Evrensel'in manşeti | Sadece adı var
İktidar ve patronların el birliğiyle kurduğu sendikasız çalışma düzeni, istatistiklere de yansıdı.
Fotoğraf: ANKA
İktidar ve patronların “düşük ücret, yoğun sömürü, yüksek kâr” için el birliğiyle kurduğu sendikasız çalışma düzeni, sendika istatistiklerine yansıdı: Toplu sözleşmeden yararlanabilen işçi oranı sadece yüzde 8. Anayasal hakkını kullanıp sendikalaşan işçilerin karşısına ise işçi kıyımı, ayak bağı sendikal yasalar, uzun yargı süreçleri, devlet kurumlarının baskısı çıkarılıyor.
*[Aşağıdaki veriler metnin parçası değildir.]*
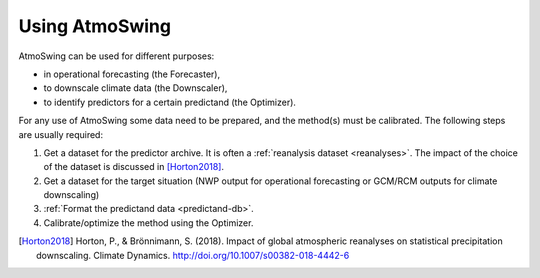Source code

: .. _using-atmoswing:

Using AtmoSwing
===============

AtmoSwing can be used for different purposes:

- in operational forecasting (the Forecaster),
- to downscale climate data (the Downscaler),
- to identify predictors for a certain predictand (the Optimizer).

For any use of AtmoSwing some data need to be prepared, and the method(s) must be calibrated. The following steps are usually required:

1. Get a dataset for the predictor archive. It is often a :ref:`reanalysis dataset <reanalyses>`. The impact of the choice of the dataset is discussed in [Horton2018]_.
2. Get a dataset for the target situation (NWP output for operational forecasting or GCM/RCM outputs for climate downscaling)
3. :ref:`Format the predictand data <predictand-db>`.
4. Calibrate/optimize the method using the Optimizer.


.. [Horton2018] Horton, P., & Brönnimann, S. (2018). Impact of global atmospheric reanalyses on statistical precipitation downscaling. Climate Dynamics. http://doi.org/10.1007/s00382-018-4442-6
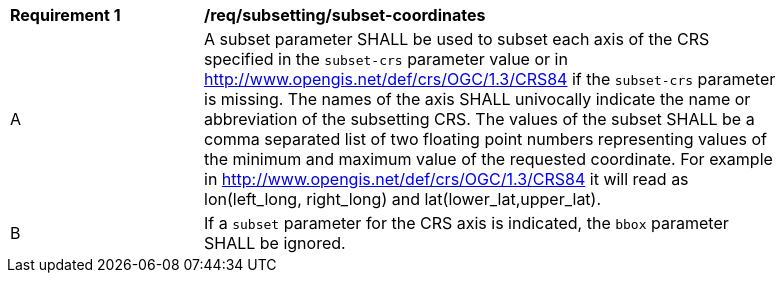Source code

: [[req_subsetting_subset-coordinates.adoc]]
[width="90%",cols="2,6a"]
|===
^|*Requirement {counter:req-id}* |*/req/subsetting/subset-coordinates*
^|A |A subset parameter SHALL be used to subset each axis of the CRS specified in the `subset-crs` parameter value or in http://www.opengis.net/def/crs/OGC/1.3/CRS84 if the `subset-crs` parameter is missing. The names of the axis SHALL univocally indicate the name or abbreviation of the subsetting CRS. The values of the subset SHALL be a comma separated list of two floating point numbers representing values of the minimum and maximum value of the requested coordinate. For example in http://www.opengis.net/def/crs/OGC/1.3/CRS84 it will read as lon(left_long, right_long) and lat(lower_lat,upper_lat).
^|B |If a `subset` parameter for the CRS axis is indicated, the `bbox` parameter SHALL be ignored.
|===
TOPLU SÖZLEŞMELİ ORANI YÜZDE 8
Çalışma Bakanlığının açıkladığı sendika üye sayıları istatistiklerine göre Türkiye’deki 16 milyon 864 bin 733 işçiden yüzde 14.97’si, yani 2 milyon 524 bin 547 işçi sendika üyesi. Sendikalaşıp toplu sözleşmeden yararlanabilen işçilerin sayısı ise sadece yüzde 8’le 1 milyon 350 bin.
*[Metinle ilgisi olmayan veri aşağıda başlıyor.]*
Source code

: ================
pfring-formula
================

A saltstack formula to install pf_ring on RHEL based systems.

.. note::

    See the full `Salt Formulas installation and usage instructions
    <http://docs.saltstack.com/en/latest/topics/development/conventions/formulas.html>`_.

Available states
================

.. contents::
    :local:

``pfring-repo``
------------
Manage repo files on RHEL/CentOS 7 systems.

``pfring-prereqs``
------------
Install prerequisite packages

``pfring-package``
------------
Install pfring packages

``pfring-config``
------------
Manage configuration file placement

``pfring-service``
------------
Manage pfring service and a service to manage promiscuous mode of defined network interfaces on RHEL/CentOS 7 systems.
ÖZELDE NEREDEYSE SENDİKA YOK
Üstelik toplu sözleşmeden faydalanabilen işçilerin 1 milyon 100 bini kamu iş yerlerinde ve belediyelerde çalışıyor. Patronlara ait özel fabrika ve iş yerlerinde toplu sözleşme kapsamında olan işçilerin sayısı ise 250 bini anca buluyor. Bu sayı toplam işçi sayısının yüzde 1.48’ine denk geliyor.
‘ÇÖZÜM MÜCADELEDE’
Sendikalı ve toplu sözleşmeli çalışan işçilerin ise grev haklarını kullanamadığını hatırlatan Akademisyen Özgür Müftüoğlu, “Yetki probleminden greve kadar işçilerin sendikal haklarını kullanabilmelerinin yolu sendikal bürokrasiyi de aşacak bir mücadeleden geçiyor” dedi.
SENDİKALAŞAN İŞÇİYE BASKI
Özak, As Plastik, Polonez, Lezita, Agrobay, Fernas, TKIS Blinds, Digel Tekstil... Son bir yıl içinde birçok iş kolundan yüzlerce işçi, sendika haklarını kullanmak istedikleri için işten atıldı, polisjandarma ya da silahlı koruma müdahalesiyle karşılaştı, gözaltına alındı. Oysa Anayasa’nın 51. maddesi işçilerin sendikalaşmasını hak, bunu engellenmeyi ise suç olarak tanımlıyor.